Several principles of index building

1. The leftmost prefix matching principle, very important principle, MySQL will always match right until it encounters a range query (>, <, between, like) to stop the match, such as a = 1 and B = 2 and C > 3 and D = 4 if established (a,b,c,d The index of the order, D is not indexed, if the establishment (A,B,D,C) of the index can be used, the order of a,b,d can be arbitrarily adjusted.
2.= and in can be disorderly, such as a = 1 and B = 2 and c = 3 build (a,b,c) index can be arbitrary order, the MySQL query optimizer will help you to optimize the form of the index can be recognized
3. Try to choose a high-differentiated column as the index, the formula for the degree of sensitivity is count (distinct col)/count (*), indicating that the field does not repeat the scale, the greater the proportion of the number of records we scan, the difference between the unique key is 1, and some states, The gender field may be 0 in front of big data, and one might ask, what is the empirical value of this ratio? Using different scenarios, this value is also difficult to determine, generally need to join the field we are required to be more than 0.1, that is, the average 1 scan 10 records
4. The index column cannot participate in the calculation, keep the column "clean", such as from_unixtime (create_time) = ' 2014-05-29 ' can not be used to the index, the reason is simple, B + tree is stored in the Data table field values, but when the retrieval, You need to apply all the elements to the function to compare, obviously the cost is too large. So the statement should be written create_time = Unix_timestamp (' 2014-05-29 ');
5. Expand the index as much as possible and do not create a new index. For example, the table already has an index of a, now to add (A, b) of the index, then only need to modify the original index

Copyright NOTICE: This article for Bo Master original article, without Bo Master permission not reproduced.

MySQL optimization rules for index establishment

Contact Us

The content source of this page is from Internet, which doesn't represent Alibaba Cloud's opinion; products and services mentioned on that page don't have any relationship with Alibaba Cloud. If the content of the page makes you feel confusing, please write us an email, we will handle the problem within 5 days after receiving your email.
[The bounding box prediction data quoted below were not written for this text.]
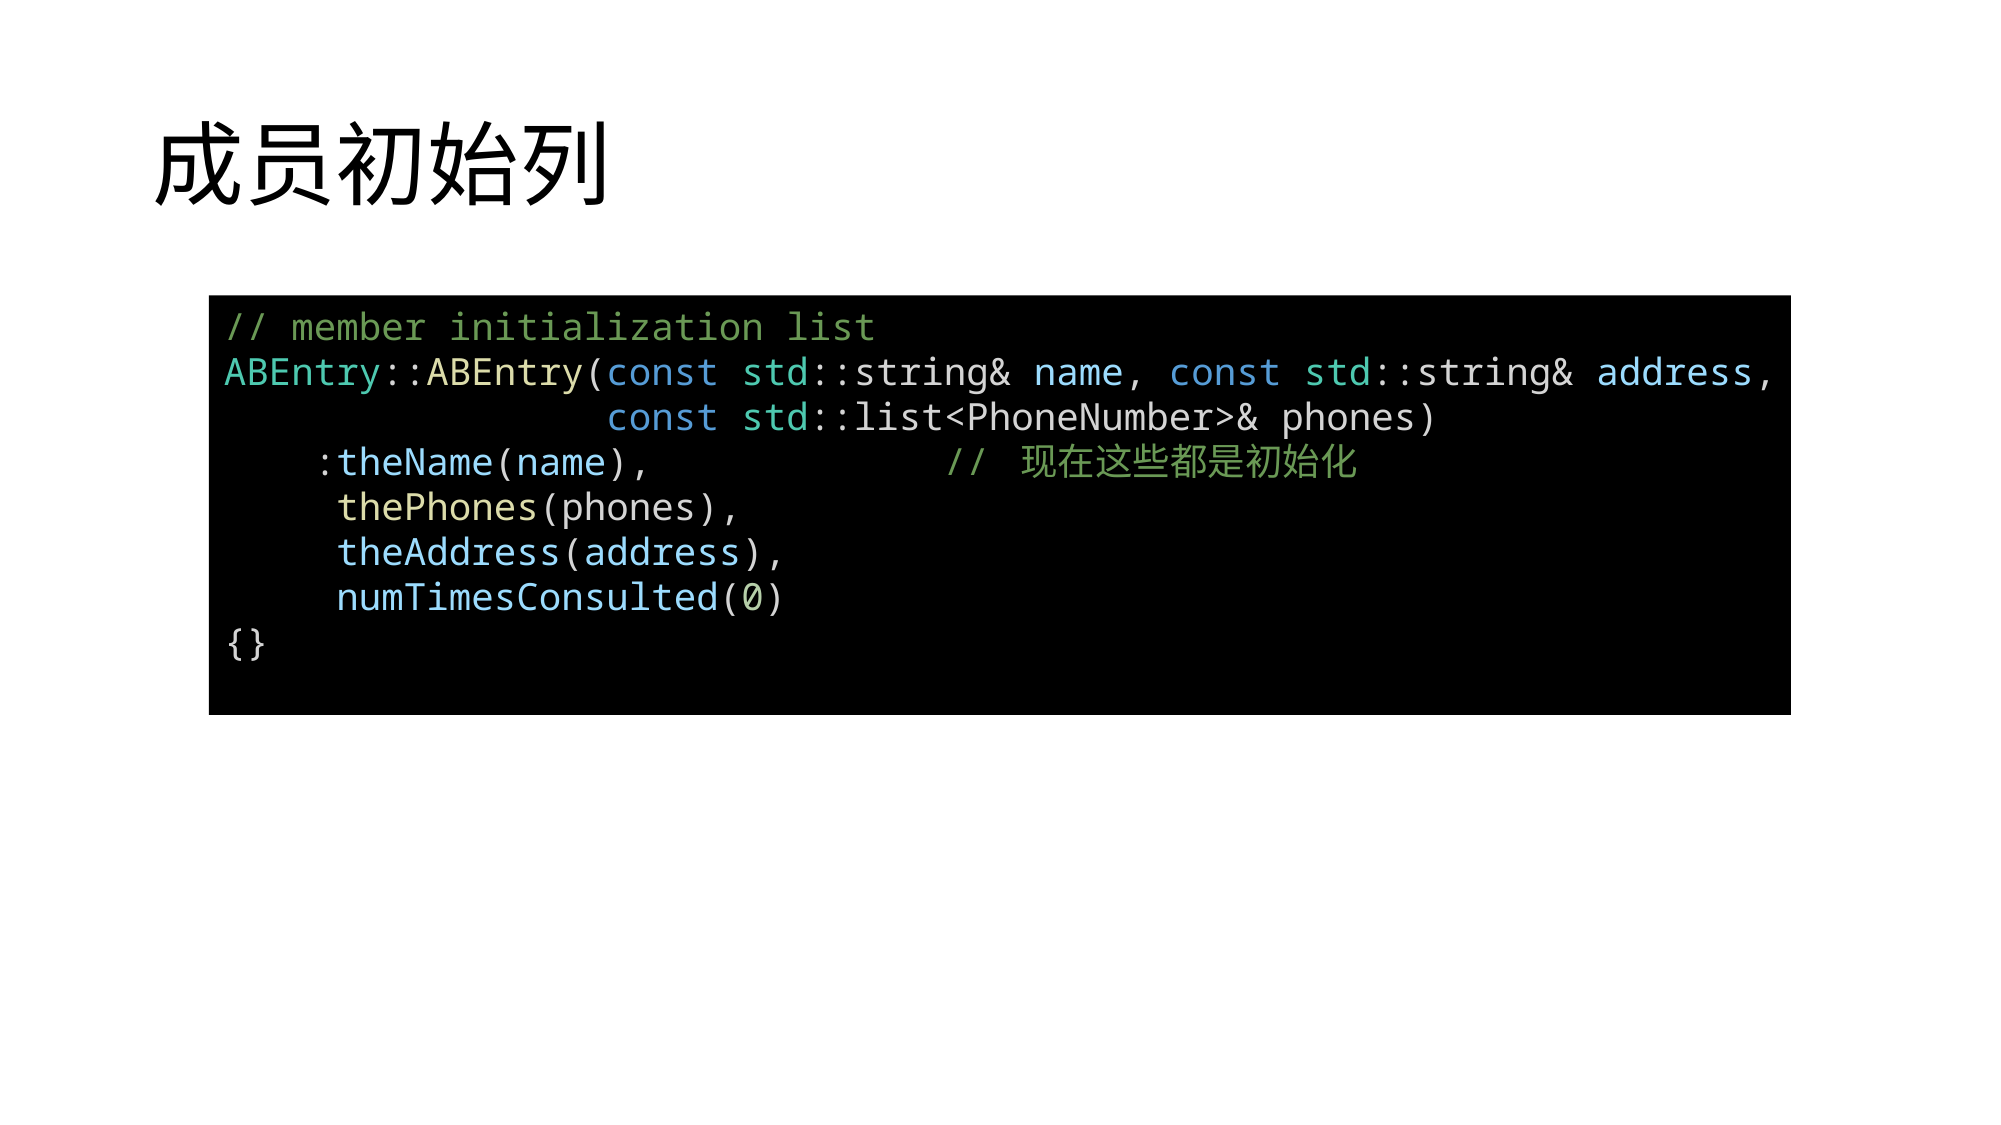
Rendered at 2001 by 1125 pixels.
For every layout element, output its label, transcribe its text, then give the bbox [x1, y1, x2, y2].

text_box // member initialization list ABEntry::ABEntry(const std::string& name, const std::string& address, const std::list<PhoneNumber>& phones) :theName(name), // 现在这些都是初始化 thePhones(phones), theAddress(address), numTimesConsulted(0) {} [208, 295, 1791, 715]
title 成员初始列 [137, 59, 1863, 278]
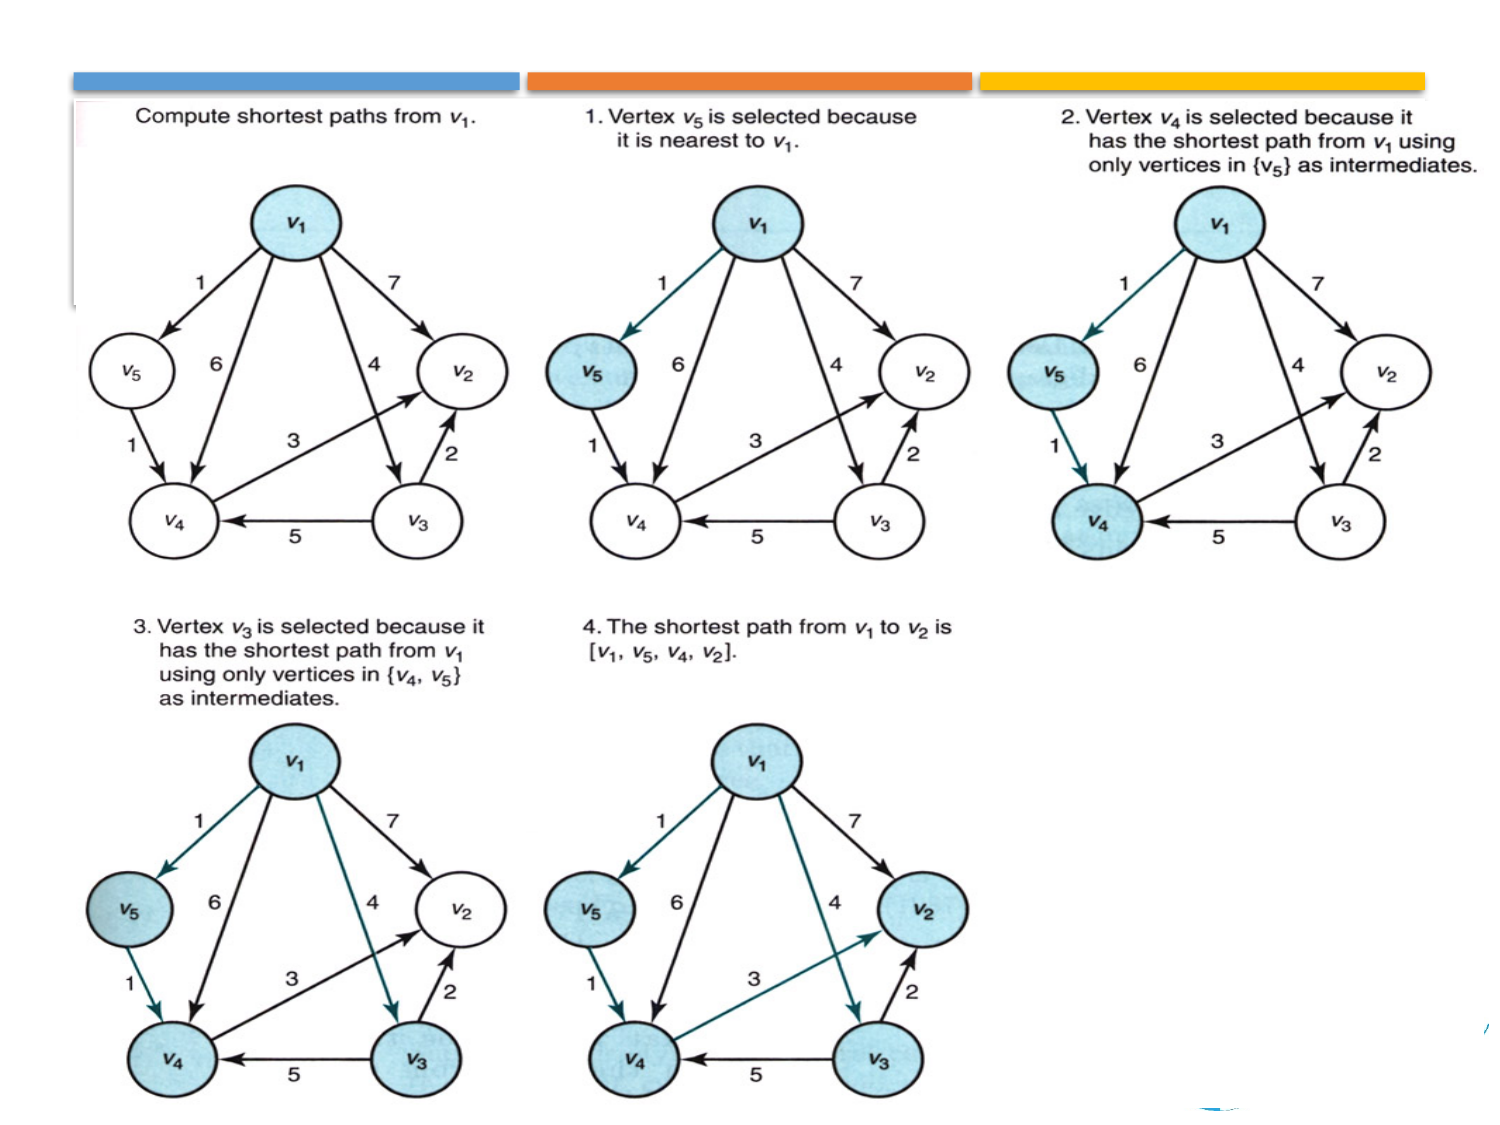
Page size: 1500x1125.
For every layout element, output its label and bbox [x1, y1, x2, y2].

picture [76, 101, 1489, 1111]
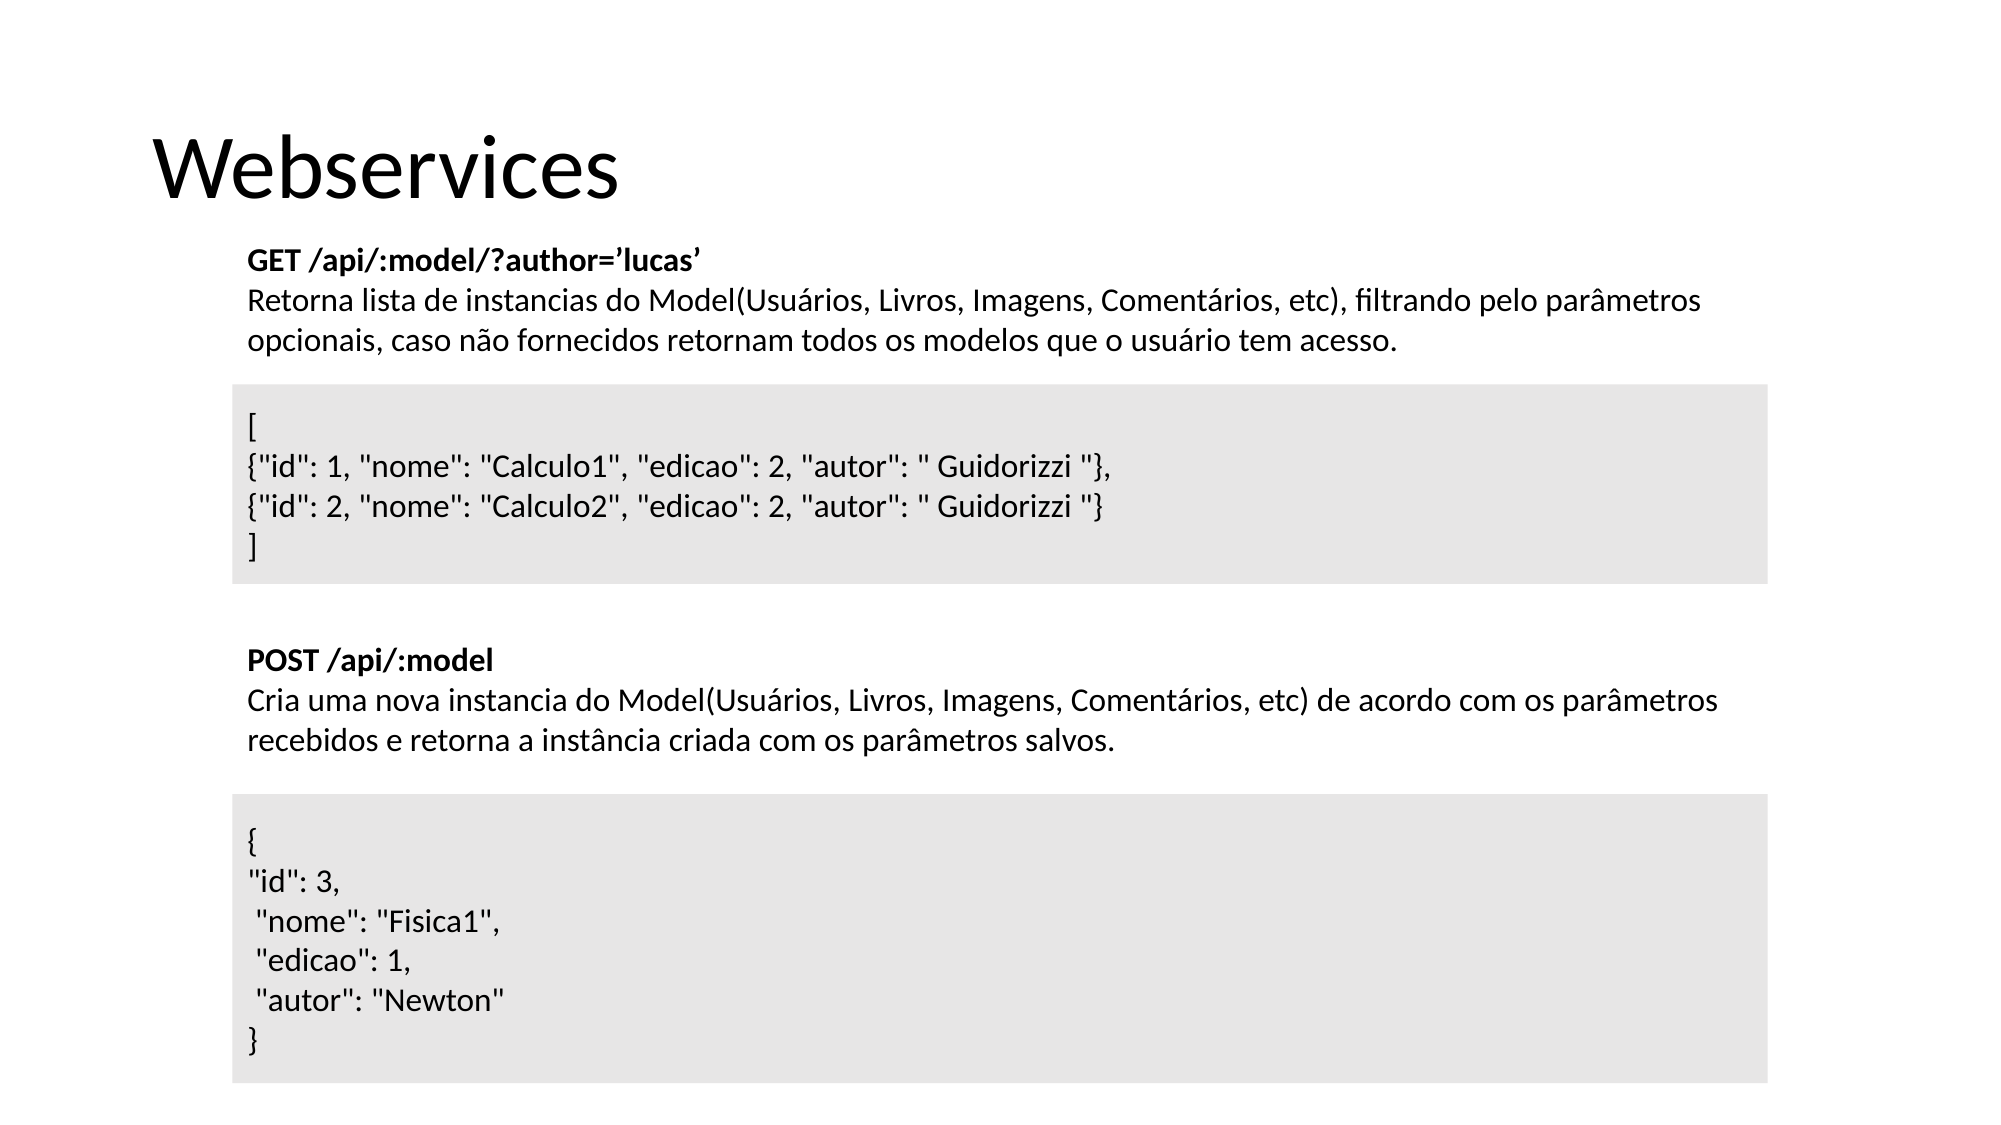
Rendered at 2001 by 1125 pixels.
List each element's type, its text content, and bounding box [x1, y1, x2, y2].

text_box GET /api/:model/?author=’lucas’ Retorna lista de instancias do Model(Usuários, Livros, Imagens, Comentários, etc), filtrando pelo parâmetros opcionais, caso não fornecidos retornam todos os modelos que o usuário tem acesso. [232, 230, 1768, 384]
text_box { "id": 3, "nome": "Fisica1", "edicao": 1, "autor": "Newton" } [232, 794, 1768, 1084]
title Webservices [137, 59, 1863, 278]
text_box [ {"id": 1, "nome": "Calculo1", "edicao": 2, "autor": " Guidorizzi "}, {"id": 2, "nome": "Calculo2", "edicao": 2, "autor": " Guidorizzi "} ] [232, 384, 1768, 584]
text_box POST /api/:model Cria uma nova instancia do Model(Usuários, Livros, Imagens, Comentários, etc) de acordo com os parâmetros recebidos e retorna a instância criada com os parâmetros salvos. [232, 630, 1768, 794]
If you find any instances of plagiarism from the community, please send an email to: info-contact@alibabacloud.com and provide relevant evidence. A staff member will contact you within 5 working days.

A Free Trial That Lets You Build Big!

Start building with 50+ products and up to 12 months usage for Elastic Compute Service

  • Sales Support

    1 on 1 presale consultation

  • After-Sales Support

    24/7 Technical Support 6 Free Tickets per Quarter Faster Response

  • Alibaba Cloud offers highly flexible support services tailored to meet your exact needs.